Что случилось дальше, Петер понять не успел. В тенях, мечущихся по стенам, было трудно что-либо разглядеть толком. Каганец, обретя крылья, взлетел в воздух. Огонек на миг полыхнул грозовой молнией, и в память врезалось на всю жизнь: брабансон, противоестественно извернувшись, силится вывернуться из капкана – мертвой хватки калеки, обхватившего капитанскую ногу, словно мать утраченное и вновь найденное дитя; страшно, сломанной веткой, хрустит колено, тело капитана перечеркивает границу света и тьмы, откуда в лицо падающего выдвигается угол дубовой столешницы…
Гром всегда следует за молнией.
А за громом – тишина.
Это потом уже начался лязг засова, ругань Псоглавца, который возник в дверях: в одной руке свеча, в другой – топор… Разглядев происходящее, Ход нисколько не удивился. Будто ожидал заранее. Шагнул к нищим:
– Хиляй в боций вихор! На канды кацавуры, дальни канджелы!
– Матери лыха! – откликнулся слепец, как и не спал. – Ох, вдичать конто, ясца мулыця…
– Псуляка харбетрус!

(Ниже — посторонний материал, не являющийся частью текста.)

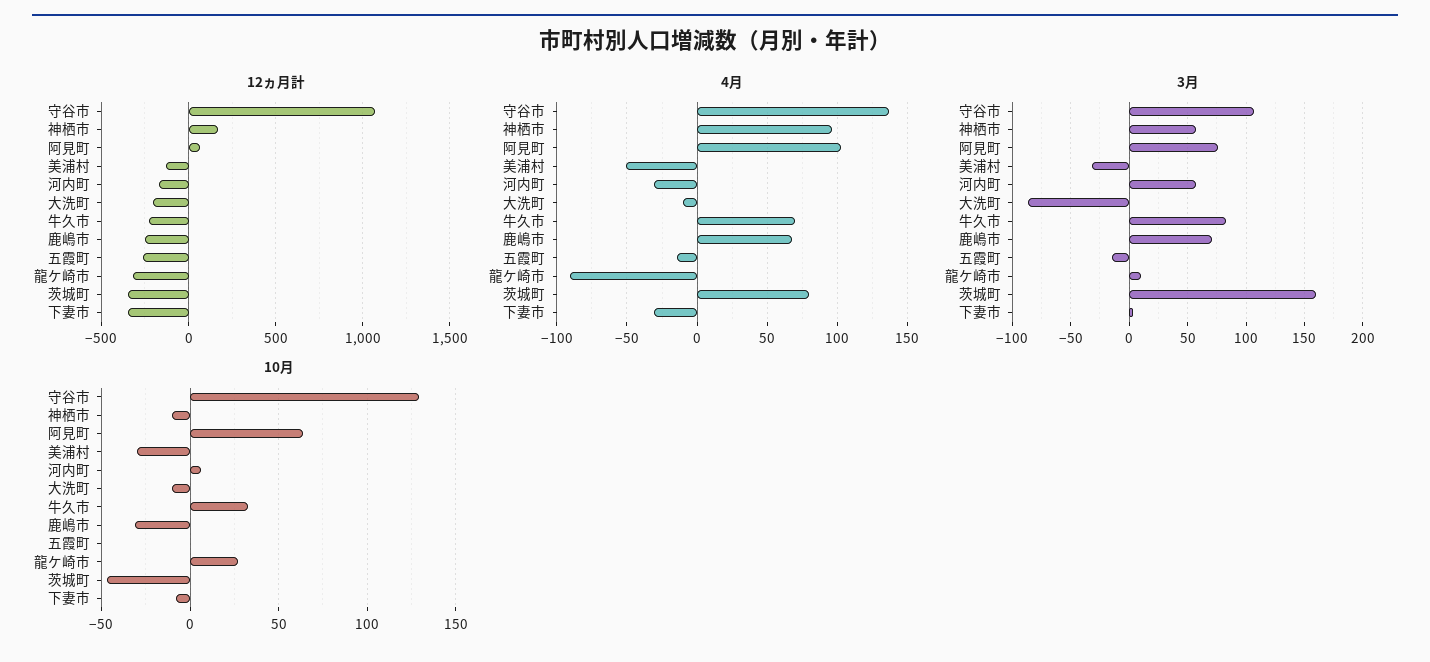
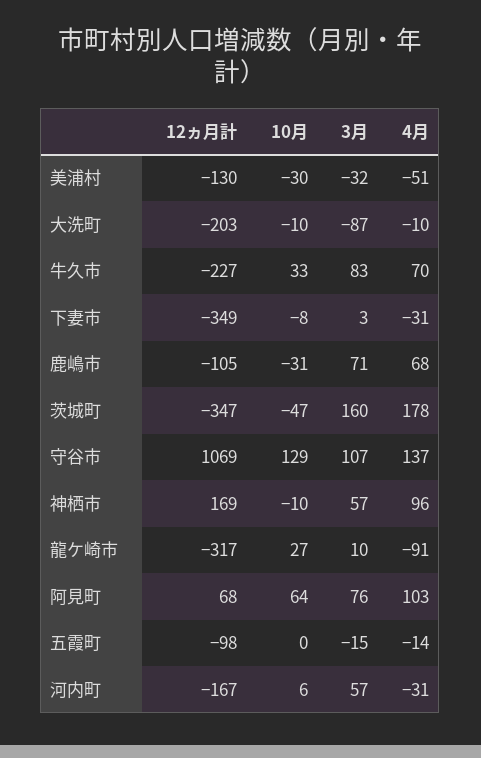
12ヵ月計, 鹿嶋市: -250 -> -105
12ヵ月計, 五霞町: -250 -> -98
4月, 茨城町: 80 -> 178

Кач!
Поводырь отмолчался.
Выждав, пока нищие оставят кабак, – слепец поддерживал колченогого спутника, а тот служил кормчим, указывая дорогу, – Ход Псоглавец кивнул Сьлядеку:
– Пособи, шлендра.
Помощник из лютниста был аховый. Во врачевании он разбирался хуже, чем калека Людвиг – в строе виолы да гамба. Но отыскать во дворе подходящую доску, длиной от пятки до ягодицы, и разрезать холст на длинные полосы сумел. Зато кабатчик оказался на высоте. Скоро пострадавшая нога капитана была туго примотана к доске четырьмя перехватами. Под ступню Ход сунул миску, завернутую в мягкий хлам. Затем стал обтирать лицо брабансона влажной тряпицей. На левую сторону было страшно глядеть: сплошной кровоподтек, гладкий, лоснящийся. Глаз, если в глазнице еще оставалось что-то, кроме жалкой слизи, целиком скрылся под опухолью.
– Кто… кто м-меня?..
Ход Псоглавец наклонился к изуродованной маске. Давний шрам терялся в общем ужасе, как мелкий бес – на дьявольском шабаше под патронатом Вельзевула. Кабатчик говорил раздельно, очень внятно, словно общался с ребенком, недоумком или человеком, с детства привыкшем беседовать на совсем ином языке.
– Аника-воин.
– Кто?!
– Аника. Воин. Он велел передать: «Ты искал, ты нашел».
– Врешь!
Ход Псоглавец выпрямился. Со свечой в руке, спокойный, беспощадный, стоя во тьме над поверженным брабансоном, он сейчас напоминал ангела, срывающего печать.